• **Selected extract**
====
FYI: Little helper to Unicode and UTF-8

Su-Shee · 10-10-2007, 04:43 PM

For a lenghty article two years ago I went through all this Unicode character encoding adventure and I see regularily one question or another regaring all this.

Here's a little distribution-independent primer.

First, "Unicode" is an industrial standard. The ISO pendant is ISO 10-646. Thankfully, ISO and the Unicode Consortium agreed to cooperate years ago and hold both standards similar.

Under Linux, Unicode is encoded in UTF-8. There are other UTFs - see man unicode for (many, many) details. This has consequences if you exchange Unicode files between Windows and Linux, for example. (Would have been too simple otherwise...)

What is Unicode good for anyhow? Need a spanish n with this tilde thingie? Broken browser title, because a german umlaut is involved? Seeing just garbage in spam mails from East Asia? Math geek and you suddenly need some handy greek symbols? That's what Unicode is good for, you'll get the whole package and not just an assortment of a handful of languages and you get especially all the non latin characters.

Linux supports Unicode in many ways and applications rather well, but not entirely - from time to time, there's stuff not Unicode-enabled. (Internally this involves changing char types in C code, adding "wide char" support to it - please Google, if you want to know exactly.)

Nevertheless - most things work rather well.

What do you need?

First of all: A Unicode FONT. No matter how nice and well supported your encoding might be - if the font can't display it, you'll just see garbage. (Professionals can tell from the garbage which encoding is broken..

) I use usally Bitstream Vera Sans - that's what usally is the alias behind "Sans" in contemporary Linux distributions or for testing purposes and in documents Arial Unicode. Arial Unicode is supposed to be the most complete Unicode font - otherwise one usally installs a font for certain regions - a font to display arabic (written and displayed from right to left) and latin characters for example. Many other written languages require also another feature - binding characters through ligatures.
====
• **Data section**
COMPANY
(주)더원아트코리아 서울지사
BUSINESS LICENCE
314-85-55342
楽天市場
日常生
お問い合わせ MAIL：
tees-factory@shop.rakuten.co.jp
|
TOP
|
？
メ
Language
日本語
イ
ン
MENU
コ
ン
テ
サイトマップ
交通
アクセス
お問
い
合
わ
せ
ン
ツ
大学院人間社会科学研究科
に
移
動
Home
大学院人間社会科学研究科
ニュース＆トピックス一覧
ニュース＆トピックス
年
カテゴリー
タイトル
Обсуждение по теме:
====
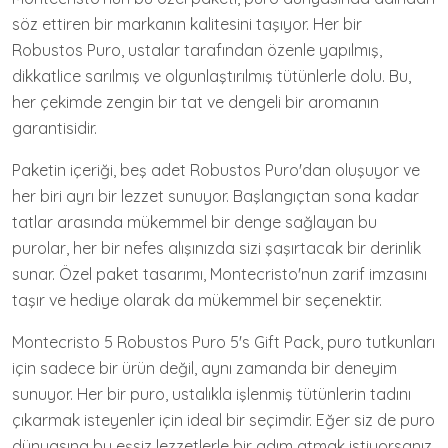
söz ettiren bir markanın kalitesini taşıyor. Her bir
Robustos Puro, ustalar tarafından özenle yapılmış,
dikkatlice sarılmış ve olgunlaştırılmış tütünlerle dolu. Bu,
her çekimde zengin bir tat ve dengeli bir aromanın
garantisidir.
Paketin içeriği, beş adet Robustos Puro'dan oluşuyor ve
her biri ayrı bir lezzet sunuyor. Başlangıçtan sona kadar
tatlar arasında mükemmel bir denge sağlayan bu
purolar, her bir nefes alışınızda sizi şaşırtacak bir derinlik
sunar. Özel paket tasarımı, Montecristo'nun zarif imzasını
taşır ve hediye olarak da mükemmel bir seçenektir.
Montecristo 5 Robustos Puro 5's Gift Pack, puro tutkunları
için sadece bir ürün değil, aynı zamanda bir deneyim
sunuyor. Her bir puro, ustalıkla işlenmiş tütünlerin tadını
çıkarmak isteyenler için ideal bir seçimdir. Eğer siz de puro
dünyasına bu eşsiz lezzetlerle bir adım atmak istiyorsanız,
====
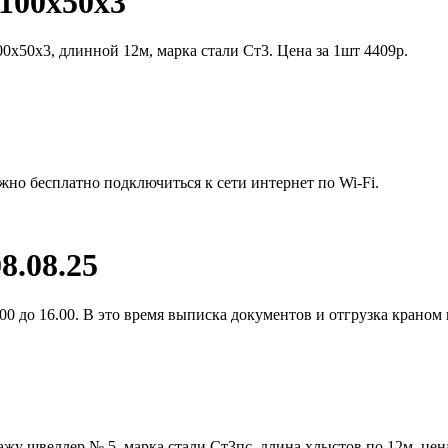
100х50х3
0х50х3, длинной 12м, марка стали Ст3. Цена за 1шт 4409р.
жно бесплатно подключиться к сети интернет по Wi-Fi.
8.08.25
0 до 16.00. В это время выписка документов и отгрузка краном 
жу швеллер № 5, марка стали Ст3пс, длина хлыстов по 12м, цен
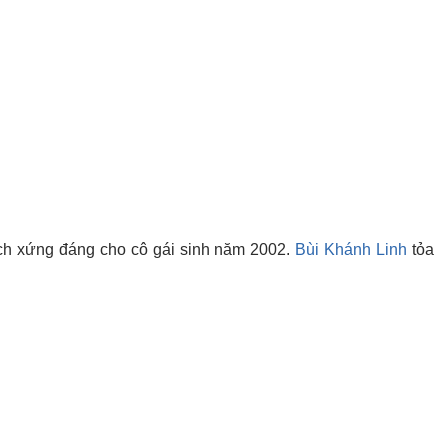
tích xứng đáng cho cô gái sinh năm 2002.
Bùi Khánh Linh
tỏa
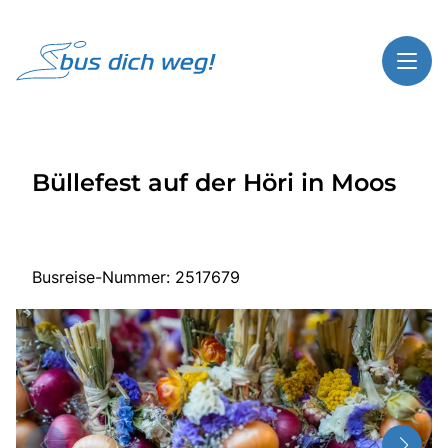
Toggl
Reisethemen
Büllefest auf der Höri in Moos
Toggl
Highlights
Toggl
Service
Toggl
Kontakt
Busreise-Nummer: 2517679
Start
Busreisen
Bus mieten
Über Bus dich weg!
====
• **Complete the following**
a) In the entries, repeat the stretch from the line containing "tích xứng đáng cho cô gái sinh năm 2002." through the line containing "Über Bus dich weg!" word for word, leaving the pictures out.
b) Pick up the Unicode primer above after its last sentence and write the next part.

• **Responses**
a)
tích xứng đáng cho cô gái sinh năm 2002.
Bùi Khánh Linh
tỏa
Toggl
Reisethemen
Büllefest auf der Höri in Moos
Toggl
Highlights
Toggl
Service
Toggl
Kontakt
Busreise-Nummer: 2517679
Start
Busreisen
Bus mieten
Über Bus dich weg!

b)
As far as I know, the most common distribution all have several fonts pre-installed to display Unicode under X.

Second, you'll have to set a Unicode environment. We'll assume that your distributor has compiled all and every packages with Unicode support where possible and not just simply disabled it.

The environment is set with "locale" settings. They're supported from the libc - in Linux' case the glibc. If you're working in a differnet Unix environment, check first if a variable is possibly a glibc-thing. To see which locales in what kind of encoding ("which country with which language in which encoding") are supported from your system call

locale -a

You'll (hopefully) see a long list. With

locale

you'll see your actual set environment.

I put my environment into a file .i18n (i18n = short slang for internationalization

) and load it from my .bashrc. Some distributions have a central I18N setting somewhere else. Check first. Slackware hasn't, so you have to set it on your own.

My environment looks like this:

export LC_CTYPE="de_DE.utf-8"
export LC_COLLATE="de_DE.utf-8"
export LANG=en_US.utf-8
export LC_PAPER="de_DE.utf-8"
export XMODIFIERS="@im=SCIM"
export XIM_PROGRAM="scim -d"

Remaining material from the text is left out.